Of course, at the very lowest level, its not a matter of ideology, but one of reality. The law is what it is. Apple maximizes its profit as much as it can within the law. I am, therefore, perfectly entitled to maximize my utility as much as I can within the law.

But by actively trying to break this agreement, its ethically wrong.

What is ethically wrong is basing your business model on the coercion of your customers.

But by dishonouring the agreement, and making them lose money, you are infringing on their freedom to make a living.

In the United States, people are not granted to make a living however they choose. They are granted the right to do so within the bounds of the law. If your business model depends on your customers obeying terms that they have no legal obligation to, that's your problem. Society is not obliged to make your business model work for you. I could very well start a bakery based on the "take a cookie, leave a dollar" model. Hell, I'd even have more legal standing to take people to court for violating that policy than Apple would for violating their EULA. But my business would likely not succeed, and society would not be obliged to see that it did.

Edited 2006-02-15 05:20

Reply Parent Score: 5

RE[5]: hmm..
by Johan on Wed 15th Feb 2006 05:35 in reply to "RE[4]: hmm.."
Johan Member since:
2005-06-30

All your arguments were made as if the law is infallible. Laws change, society changes. Business models change throughout history and the law gets modified to accommodate them. If the current legal system is inadequate, it does not mean its ethically right to abuse loopholes. Many big businesses have done many abusive practices despite being within the confines of the law at that time.

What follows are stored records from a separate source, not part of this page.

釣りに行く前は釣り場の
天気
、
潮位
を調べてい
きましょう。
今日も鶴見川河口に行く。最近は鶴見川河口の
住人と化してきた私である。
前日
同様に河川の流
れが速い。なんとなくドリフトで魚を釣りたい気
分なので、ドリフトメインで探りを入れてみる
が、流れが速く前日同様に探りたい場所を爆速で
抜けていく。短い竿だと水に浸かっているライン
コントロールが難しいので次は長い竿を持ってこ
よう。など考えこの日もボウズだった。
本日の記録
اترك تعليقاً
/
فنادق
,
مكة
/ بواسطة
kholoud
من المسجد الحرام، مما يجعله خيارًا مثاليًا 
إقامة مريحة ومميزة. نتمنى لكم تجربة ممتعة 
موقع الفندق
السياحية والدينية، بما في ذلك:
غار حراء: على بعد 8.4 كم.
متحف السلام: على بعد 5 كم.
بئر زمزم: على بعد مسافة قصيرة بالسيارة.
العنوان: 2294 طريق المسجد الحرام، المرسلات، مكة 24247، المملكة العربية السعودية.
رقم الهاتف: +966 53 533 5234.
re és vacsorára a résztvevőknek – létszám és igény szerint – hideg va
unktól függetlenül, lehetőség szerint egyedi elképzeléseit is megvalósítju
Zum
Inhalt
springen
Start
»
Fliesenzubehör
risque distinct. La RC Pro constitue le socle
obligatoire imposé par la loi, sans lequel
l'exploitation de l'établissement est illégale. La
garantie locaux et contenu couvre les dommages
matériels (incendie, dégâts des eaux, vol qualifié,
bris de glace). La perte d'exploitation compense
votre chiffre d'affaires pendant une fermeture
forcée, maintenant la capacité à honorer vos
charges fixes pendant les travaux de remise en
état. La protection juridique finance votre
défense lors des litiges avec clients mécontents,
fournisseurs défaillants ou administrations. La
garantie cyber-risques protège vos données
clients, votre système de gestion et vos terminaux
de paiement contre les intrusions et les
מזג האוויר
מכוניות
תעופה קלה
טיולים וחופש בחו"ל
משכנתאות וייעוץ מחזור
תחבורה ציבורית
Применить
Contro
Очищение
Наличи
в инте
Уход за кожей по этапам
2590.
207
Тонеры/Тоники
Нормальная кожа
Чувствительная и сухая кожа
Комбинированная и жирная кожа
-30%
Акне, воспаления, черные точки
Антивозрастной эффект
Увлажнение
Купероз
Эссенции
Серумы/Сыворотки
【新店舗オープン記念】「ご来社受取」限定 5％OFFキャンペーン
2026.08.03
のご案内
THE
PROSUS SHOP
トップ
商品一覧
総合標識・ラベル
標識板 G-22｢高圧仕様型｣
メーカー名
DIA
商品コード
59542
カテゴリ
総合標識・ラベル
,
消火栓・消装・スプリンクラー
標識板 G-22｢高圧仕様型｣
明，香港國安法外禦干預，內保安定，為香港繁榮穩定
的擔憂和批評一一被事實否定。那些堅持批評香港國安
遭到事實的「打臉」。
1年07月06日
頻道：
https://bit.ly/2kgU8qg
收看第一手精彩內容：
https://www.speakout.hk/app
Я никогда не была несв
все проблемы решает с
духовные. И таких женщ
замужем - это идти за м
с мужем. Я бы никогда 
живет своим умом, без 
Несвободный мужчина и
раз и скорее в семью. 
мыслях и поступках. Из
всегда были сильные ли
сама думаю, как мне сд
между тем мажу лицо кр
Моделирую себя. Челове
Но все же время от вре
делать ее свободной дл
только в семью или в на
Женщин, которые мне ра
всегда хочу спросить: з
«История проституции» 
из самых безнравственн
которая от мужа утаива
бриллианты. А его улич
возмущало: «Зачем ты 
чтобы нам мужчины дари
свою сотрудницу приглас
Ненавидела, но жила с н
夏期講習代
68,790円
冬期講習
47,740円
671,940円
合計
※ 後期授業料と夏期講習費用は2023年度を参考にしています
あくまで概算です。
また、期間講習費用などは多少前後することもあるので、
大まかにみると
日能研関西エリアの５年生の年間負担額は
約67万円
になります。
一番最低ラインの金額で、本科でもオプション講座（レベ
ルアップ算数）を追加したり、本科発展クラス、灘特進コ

At the most basic level, Apple is saying that, ok, i will only sell this to you if you install it on a machine you bought from me. You said, fine. But yet, behind Apple's back, you break that promise. There's no way you can ethically try to justify that.

Reply Parent Score: 1

RE[6]: hmm..
by rayiner on Wed 15th Feb 2006 05:46 in reply to "RE[5]: hmm.."
rayiner Member since:
2005-07-06

All your arguments were made as if the law is infallible.

The law is the law. You have to follow it as it is, and you can take advantage of it as it is. If Apple wants the law changed, they can lobby for it. Indeed, I'm sure they already are.

If the current legal system is inadequate

The current legal system is perfectly adequate, and perfectly consistent with a model where an author does not own a work, in a conventional sense, but is only granted temporary control of it. If you don't like that model, to bad, that is what we have in the US, even if it is being pared down day by day.


At the most basic level, Apple is saying that, ok, i will only sell this to you if you install it on a machine you bought from me. You said, fine. But yet, behind Apple's back, you break that promise. There's no way you can ethically try to justify that.

I don't have to ethically justify that, I just have to legally justify that. Beyond that, on an ethical level, I do not believe people have the right to decide how their products get used. I don't believe that people should have that kind of power over other people. Apparently, the law as it stands agrees with me.

Reply Parent Score: 2

RE[7]: hmm..
by Johan on Wed 15th Feb 2006 05:54 in reply to "RE[5]: hmm.."
Johan Member since:
2005-06-30

Well, if you don't want to ethcally justify that, then we have nothing to talk about. My original post was about ethics, since the post I was replying to was going braveheart on us an crying FREEDOOOOM and proceed to cheat apple of money.

Apple has no power to force you to buy their wares. They don't coerce anybody to doanything. How you feel about the way they are selling their products does mean its ethical to lie to them, and thereby deciding yourself how they should run their business.